La jeunesse malgache face à ses propres revendications
Le mouvement de contestation qui a porté le colonel Randrianirina au pouvoir en octobre 2025 incarnait l'aspiration d'une jeunesse malgache exigeante de changement systémique. Cependant, la suspension du gouvernement soulève des questions cruciales sur la capacité du régime à transformer ces revendications en réformes concrètes. Les jeunes mobilisés attendaient une rupture radicale avec les anciennes structures ; la mise en place d'une transition militaire de deux ans risque de décevoir ceux qui espéraient des changements immédiats. Le colonel doit naviguer entre la consolidation de son autorité et le maintien du soutien populaire qui l'a porté au pouvoir.
Un calendrier électoral comme horizon de légitimation
L'annonce d'élections présidentielles au dernier trimestre 2027 dessine les contours d'une stratégie de légitimation démocratique pour le régime Randrianirina. Cette fenêtre de deux ans offre au colonel et à son administration le temps de redéfinir les règles du jeu politique, de restructurer les institutions et potentiellement de se positionner comme candidat.
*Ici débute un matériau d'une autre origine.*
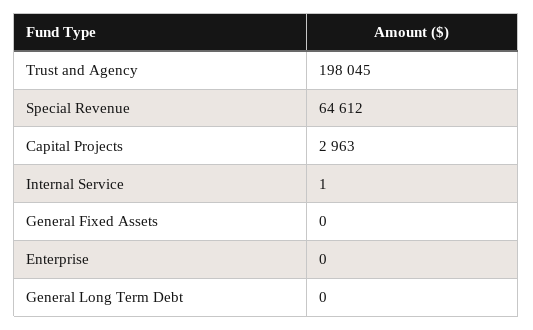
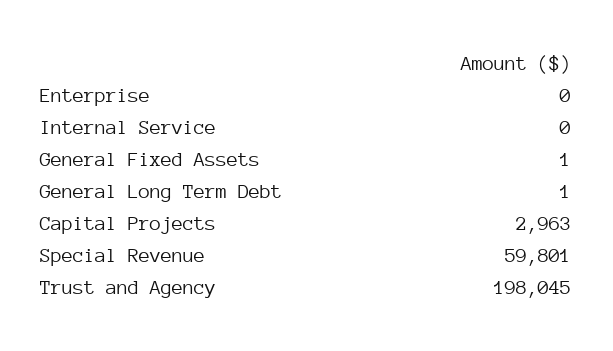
Special Revenue: 64612 -> 59801
Internal Service: 1 -> 0
General Fixed Assets: 0 -> 1
General Long Term Debt: 0 -> 1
Cependant, ce calendrier demeure fragile : les transitions militaires en Afrique de l'Ouest et du Centre montrent que les promesses électorales sont souvent reportées ou contournées. Madagascar devra démontrer que son processus de transition dispose des garde-fous nécessaires pour garantir des élections libres et équitables.
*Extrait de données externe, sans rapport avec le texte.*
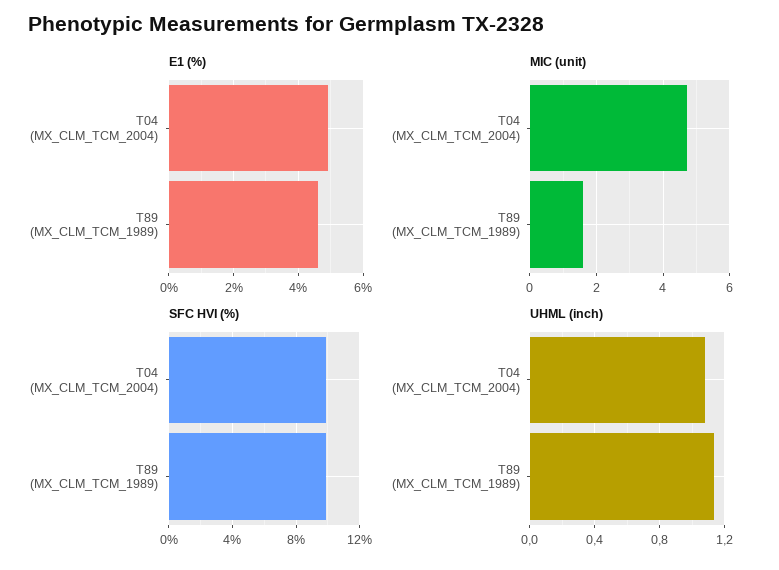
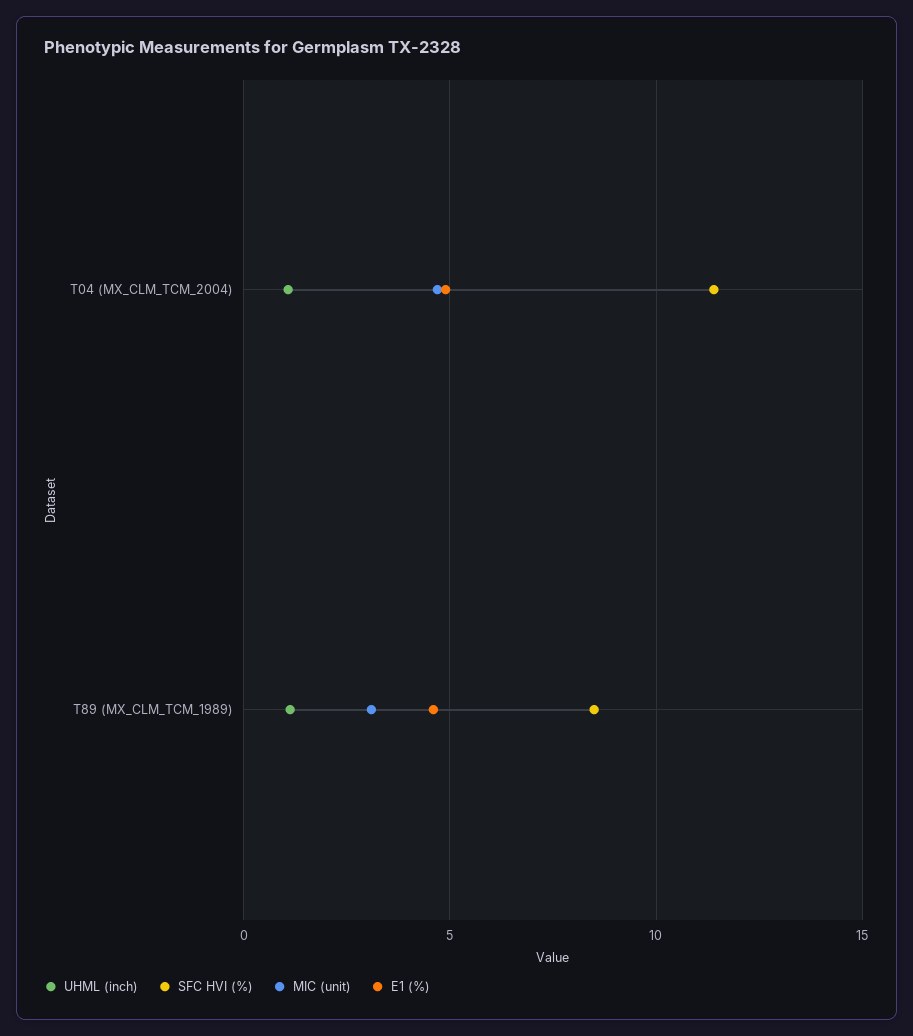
MIC (unit), T89 (MX_CLM_TCM_1989): 1.5 -> 3
SFC HVI (%), T04 (MX_CLM_TCM_2004): 10 -> 11.5
SFC HVI (%), T89 (MX_CLM_TCM_1989): 10 -> 8.5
L'enjeu de la stabilité régionale et des relations internationales
La suspension du gouvernement intervient dans un contexte régional où l'Afrique australe observe attentivement les développements politiques malgaches. La communauté internationale, notamment les partenaires économiques et les organisations de gouvernance régionale, scruteront la capacité du régime à maintenir la stabilité institutionnelle et le respect des normes démocratiques. Les investisseurs étrangers et les bailleurs de fonds multilatéraux conditionneront leur engagement à la crédibilité de la transition. Madagascar, île stratégique pour la stabilité de l'océan Indien, ne peut se permettre de prolonger l'incertitude politique au-delà de 2027.
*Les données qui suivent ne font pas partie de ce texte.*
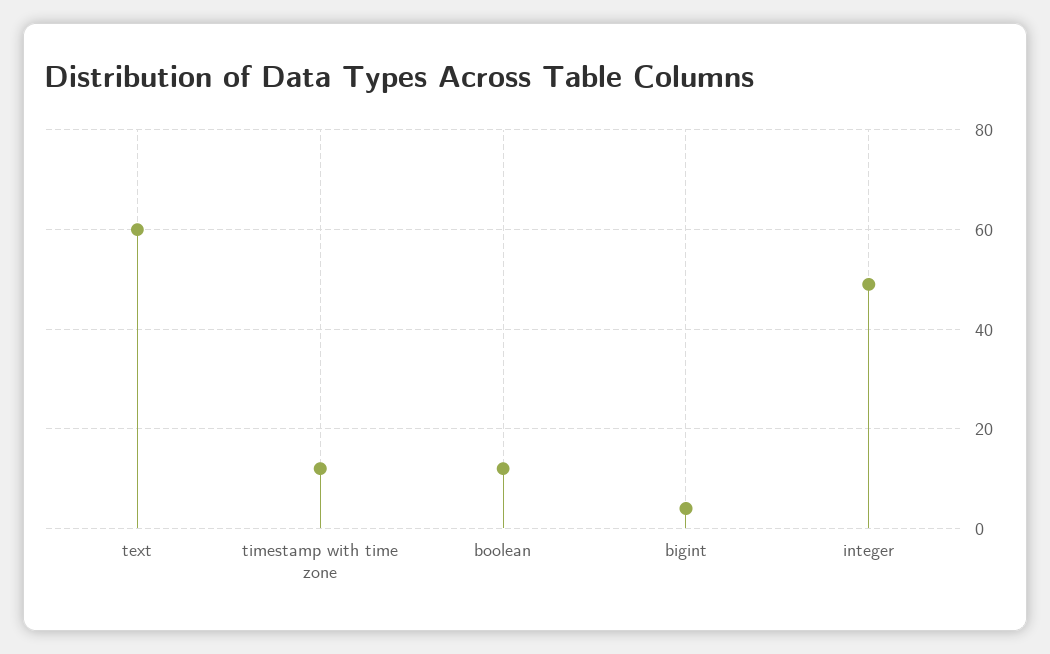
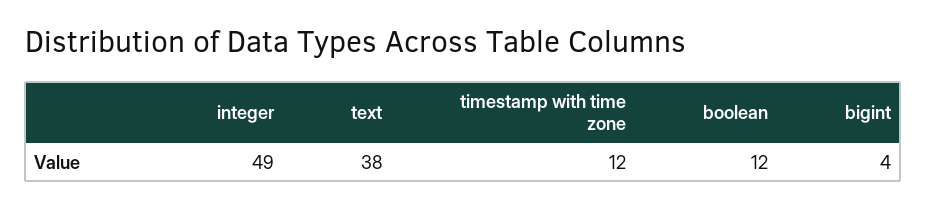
text: 60 -> 38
Le test de la légitimité démocratique
Le colonel Michaël Randrianirina dispose de deux années pour transformer son accès au pouvoir en un projet politique viable et inclusif. La suspension du gouvernement marque un tournant critique : elle consolide son autorité immédiate mais hypothèque la confiance que lui accordent les forces qui l'ont porté au pouvoir. La jeunesse malgache, moteur de la contestation de 2025, observera si le régime utilise cette période de transition pour construire des institutions solides ou simplement pour pérenniser le contrôle militaire. Le succès ou l'échec de cette expérience déterminera non seulement l'avenir politique de Madagascar, mais aussi les trajectoires des mouvements d'émancipation politique en Afrique subsaharienne.